QUESTIONS TO ANSWER:
(a) According to the article on cell phone tracking, what is the name of the NSA's UK counterpart?
(b) In the article on cell phone tracking, copy the passage starting with "Craig Timberg wrote" and going on through "mid sixed businesses.", swapping "around the world" for "across the globe".

Big Data and The Surveillance Society

We kill people based on metadata. – Gen. Michael Hayden, former head of the NSA and CIA
Bene vixit, bene qui latuit. (To live well is to live concealed) - – Ovid (43 BC - 18 AD)
The most sacred thing is to be able to shut your own door. – G.K. Chesterton (1874 - 1936)
I don't know why people are so keen to put the details of their private lives in public; they forget that invisibility is a superpower. – Banksy (2006)

Spying On You Everywhere: Technology Companies Now Offer Global Spying Tools

by Arthur Foxake

A Washinton Post article published in august 2014 revealed what the tech-savvy amongs us have known for a long time; that almost all recent cell phones can be located and tracked with the easily available and affordable technology. Software apps that interact with the GPS system can locate a handhold phone or portable computer within alarming accuracy from anywhere on the planet the globe are nothing new. Documents in the information published by former United States security agent Ed. Snowden last year made public the fact that the US National Security Agency (NSA) could, and did, gather data on all internet and cellular network traffic. There have since been rumours,as yet unconfirmed, that the NSA / CIA and other governments not only eavesdrop on many calls but also have a siftware 'kill' switch that could take individuals, groups of individuals or even entire networks down if it became politically expedient to do so.

According the Washington Post story, however, it is no longer only government agencies such as the NSA or UK counterpart, GCHQ (General Communications Headquarters), with their advanced technology and almost unlimited resources that may be carrying out such surveillance.

Craig Timberg wrote for the Washington Post that an inexpensive tracking system allowing a targeted device to be to be followed around the world. Inexpensive is a relative term, our research suggests this would be beyond the pocket of most individuals, but easily affordable for mid sixed businesses.

"The technology works by exploiting an essential fact of all cellular networks: They must keep detailed, up-to-the-minute records on the locations of their customers to deliver calls and other services to them," Timberg reported.

Any Information Technology prosessional (such as Daily Stirrer founder Ian R Thorpe) knows how easy it is for surveillance systems to covertly collect these records and create a history of cellphone owners' movements over a period of time.

DATA EXTRACT:
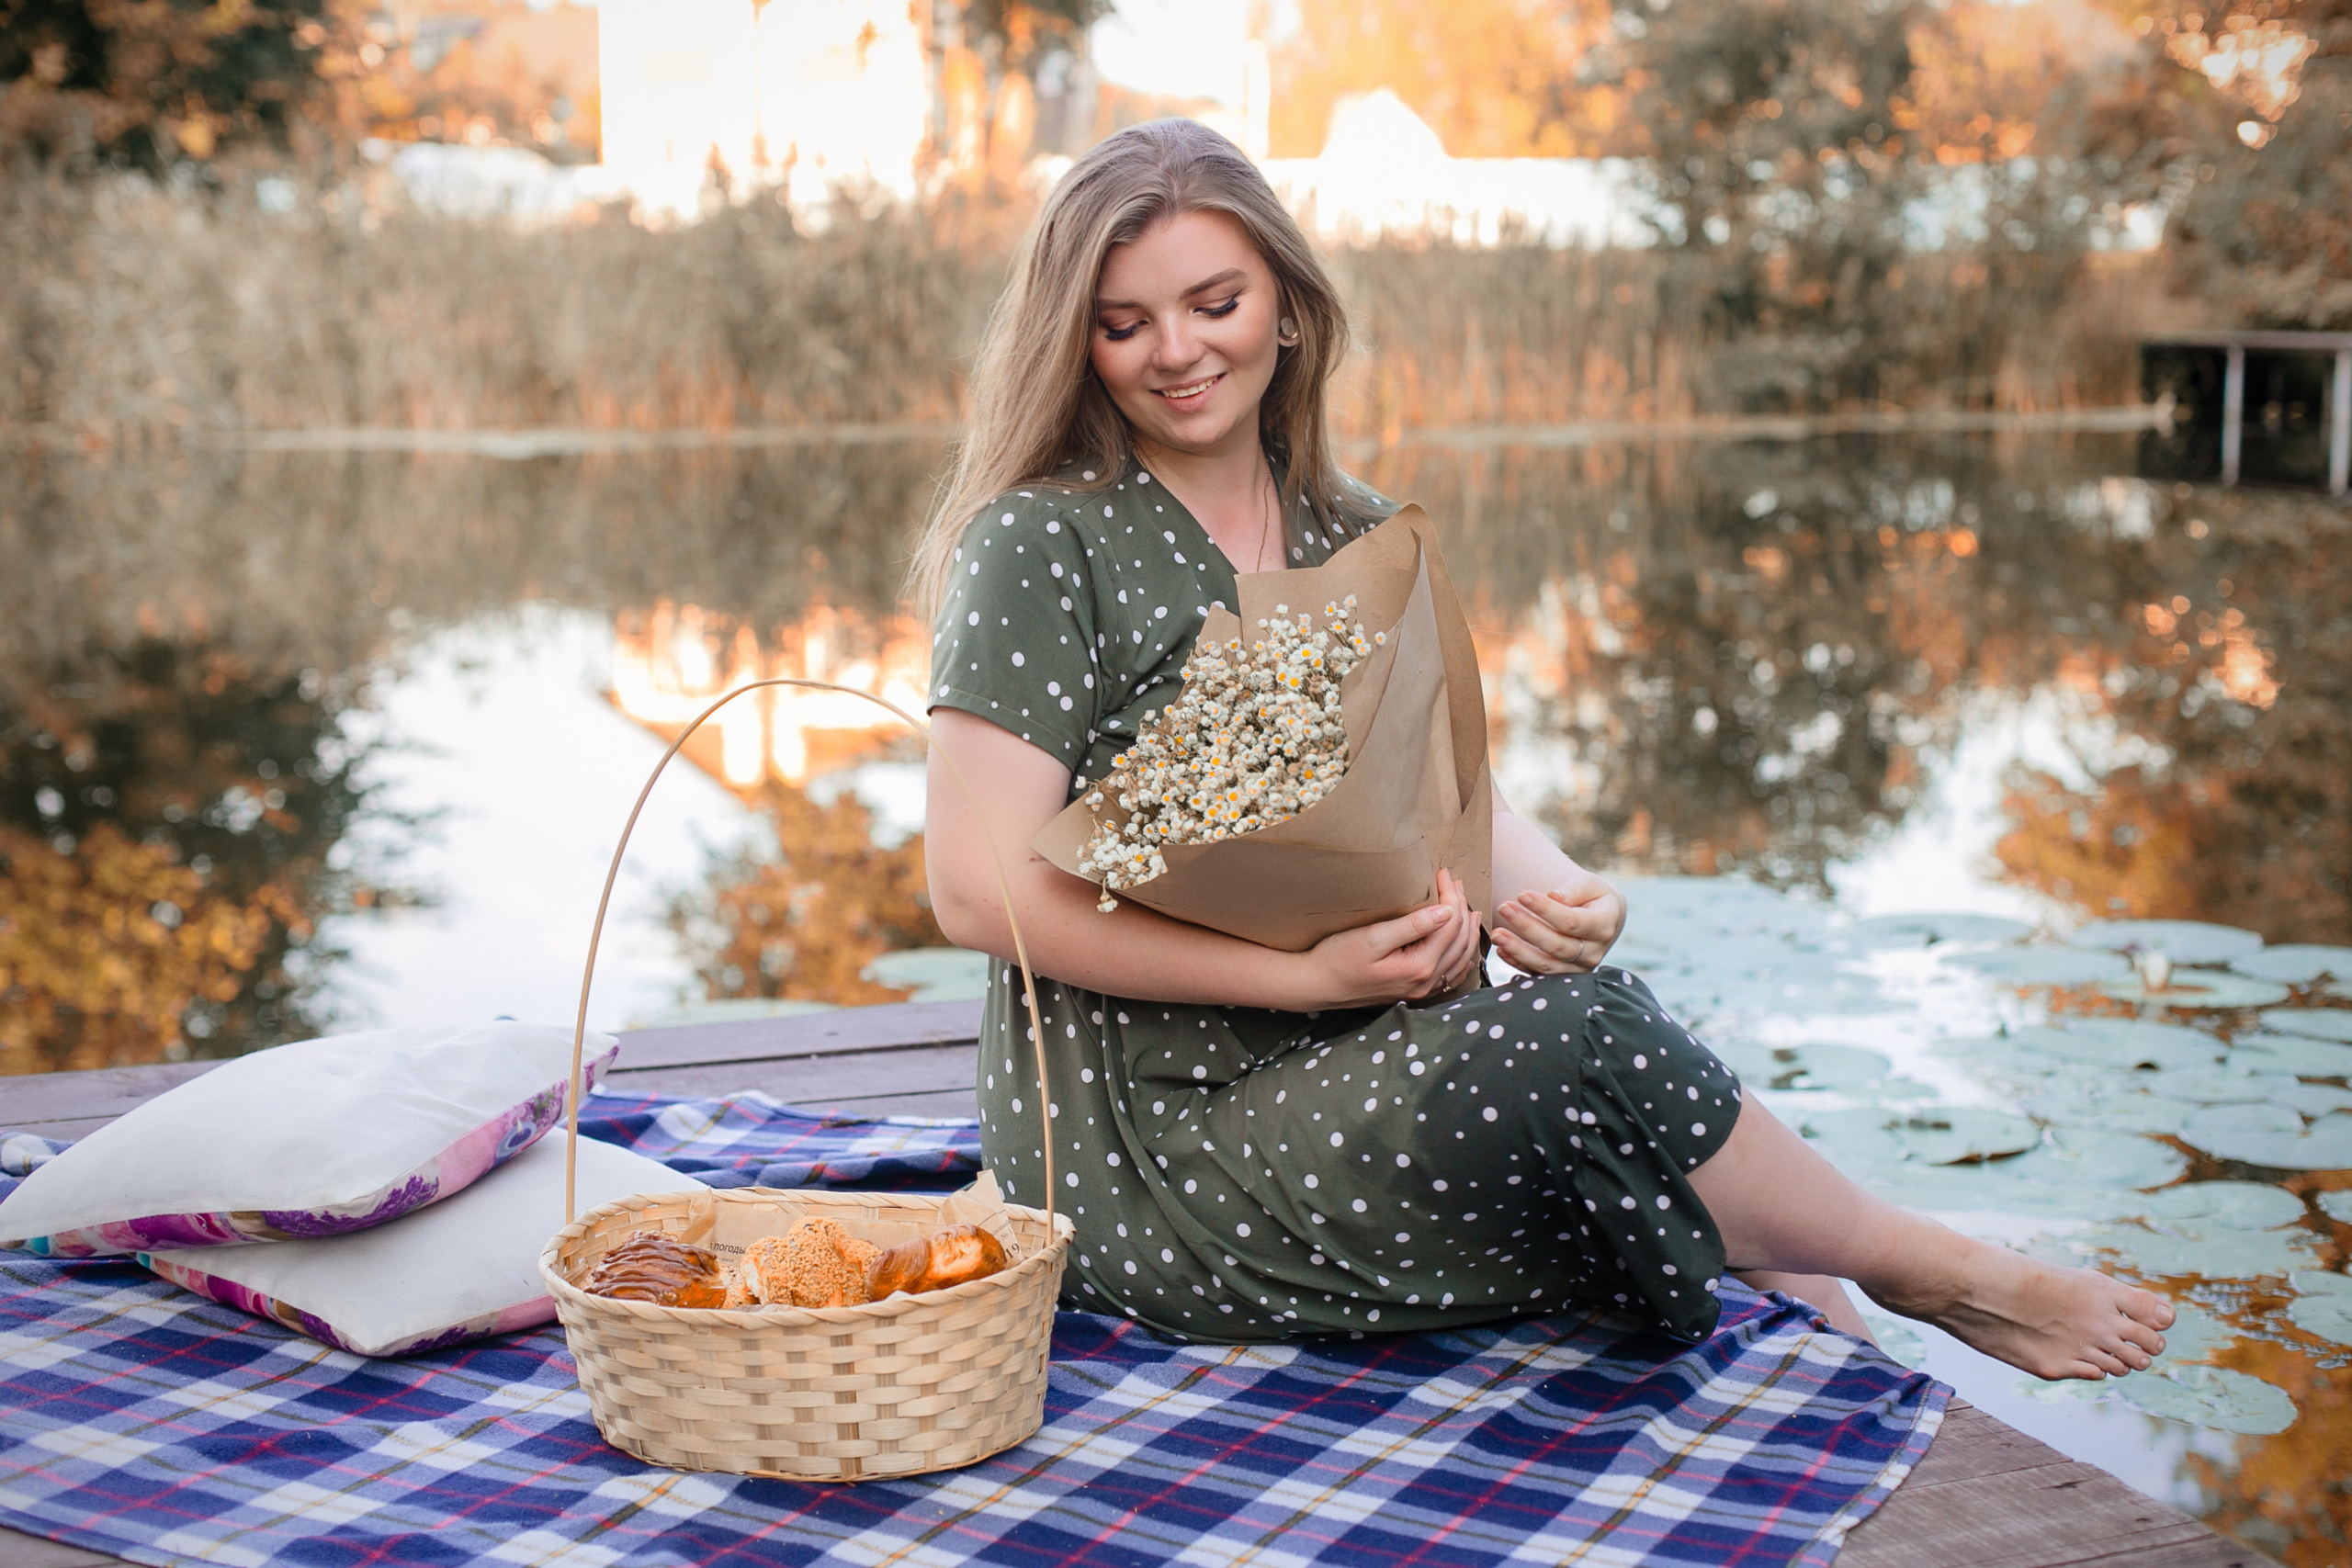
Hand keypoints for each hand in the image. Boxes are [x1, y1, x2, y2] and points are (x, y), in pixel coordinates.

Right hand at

RESPONSES FOR EACH TASK:
(a) GCHQ (General Communications Headquarters).

(b)
Craig Timberg wrote for the Washington Post that an inexpensive tracking system allowing a targeted device to be to be followed across the globe. Inexpensive is a relative term, our research suggests this would be beyond the pocket of most individuals, but easily affordable for mid sixed businesses.